My wife and I have found your site and have been getting a whole lot of information from you. We just bought 2 horse as I stated in a previous e-mail. One is a 3 year old Paint. We will call her "Aspen". On our first day with her she was hard to catch. But we wanted to see what she had. We walked her. We bridled her and saddled her with no problem at all, except for a llittle jitterness. Her ears were back a bit. We think that it was the new surroundings that she was unsure of things. We were mislead about how much training they had done with her. I got on her and the game was on!!! Lasted for about 30 seconds before I jumped off. My wife said to get off. Aspen never really bucked, but she was jumping and turning. I also think that she is testing me for leadership as you say. She will nuzzled my jacket and then grab at it? Is this bitting or not? Exactly what do you consider bitting? If I think she is getting to teething I put my hand up and say "NO". In the last 3 days I feel I have made a friend! She follows me around the pen, and if I turn my back to do something she will nudge me on the shoulder watching me. When I take a lead rope out, she runs down to me. I can now walk up to her without her shying away, and rub her around the neck, and body. I can brush her now and talk to her and she seems to listen. Anyway this is a rundown on things. BTW, I am new to this, my wife has past horse experience, but its been about 10 years and her knowledge of finishing meant the old way. She wants to try Aspen in the new way of breaking. This is now called 'starting horses'.

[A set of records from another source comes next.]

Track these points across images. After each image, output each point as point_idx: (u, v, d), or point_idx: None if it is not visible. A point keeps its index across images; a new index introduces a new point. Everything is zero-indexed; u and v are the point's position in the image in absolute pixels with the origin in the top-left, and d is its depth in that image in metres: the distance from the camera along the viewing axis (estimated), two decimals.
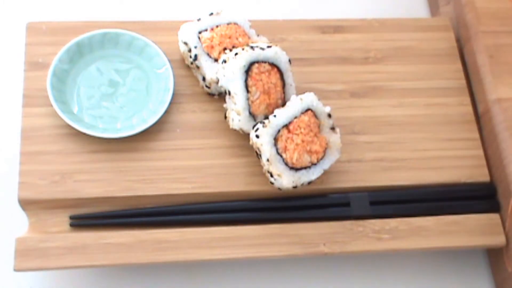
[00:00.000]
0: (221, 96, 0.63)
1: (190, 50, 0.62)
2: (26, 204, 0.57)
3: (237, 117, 0.58)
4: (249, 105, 0.58)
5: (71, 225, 0.57)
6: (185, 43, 0.62)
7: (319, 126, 0.59)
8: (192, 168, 0.60)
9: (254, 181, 0.60)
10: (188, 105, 0.63)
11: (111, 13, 0.72)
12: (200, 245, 0.57)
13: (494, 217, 0.61)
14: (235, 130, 0.60)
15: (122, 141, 0.60)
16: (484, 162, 0.63)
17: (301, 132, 0.57)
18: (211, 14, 0.64)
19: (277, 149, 0.57)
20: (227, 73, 0.58)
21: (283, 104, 0.59)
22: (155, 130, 0.61)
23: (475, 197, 0.62)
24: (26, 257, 0.55)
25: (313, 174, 0.58)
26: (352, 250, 0.59)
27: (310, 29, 0.69)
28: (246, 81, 0.57)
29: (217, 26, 0.63)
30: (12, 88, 0.65)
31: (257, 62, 0.58)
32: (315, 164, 0.58)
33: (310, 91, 0.60)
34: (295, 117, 0.58)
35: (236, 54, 0.58)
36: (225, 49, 0.61)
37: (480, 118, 0.66)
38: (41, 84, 0.61)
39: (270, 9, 0.77)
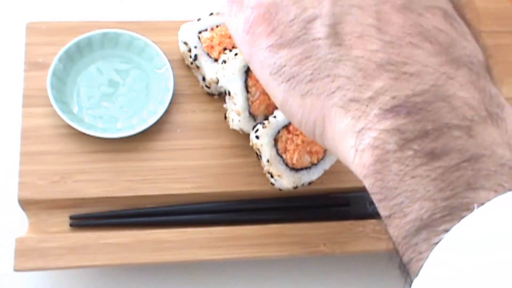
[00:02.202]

My real Question that we need help with is this?
Should we keep her
??? Everything I have read, says that a beginer shouldn't have a green horse, however we can't just see that as a good enough reason to sell her. We like her and feel we want to keep her and start from scratch, with a lot of book help. I strongly feel that Aspen and I are starting to bond and that we will get along fine. I believe her trust is starting to grow. We hate to sell her because we were mislead. We bought her because she is a pretty horse and sounded like a lot has been done with her and that she would fit what we were looking for. It's just that now, I'm not so sure.

Any help would be appreciated.
Thank You

Hi Charlie,

Well, that is only a general rule. Its like who do you want to bring up a child, an experienced parent/adult or another child? Any three year old is still a baby no matter how much training it has on him. With a baby, if you make a mistake it shakes their confidence and produces fear, as opposed to a more mature horse who has good confidence already. That horse will be more tolerant of your inexperience and error. The baby has some trust issues already I think. With some good guidence and coaching you may be able to do this. I would not tell you to abondone it if you are open to seeking help, advice and being willing to stop and not go to trying to make the horse do anything. Behavior you do not want can generally be handled by making it hard for the horse to do that behavior. A way to do that is to give the horse something else to do, like hind end yields around an inside leg, 3-4 rotations in both directions. Do you understand this? You can do this on the ground as well to moodify all sorts of behaviors.

Anyway, it takes years to become proficient at starting colts. But everyone has to begin somewhere. Make certain you have good help when you need it, and you will!

At least you did not go and intentionally by a green horse, being green yourselves, thinking you will grow up together. Please keep me posted on developments.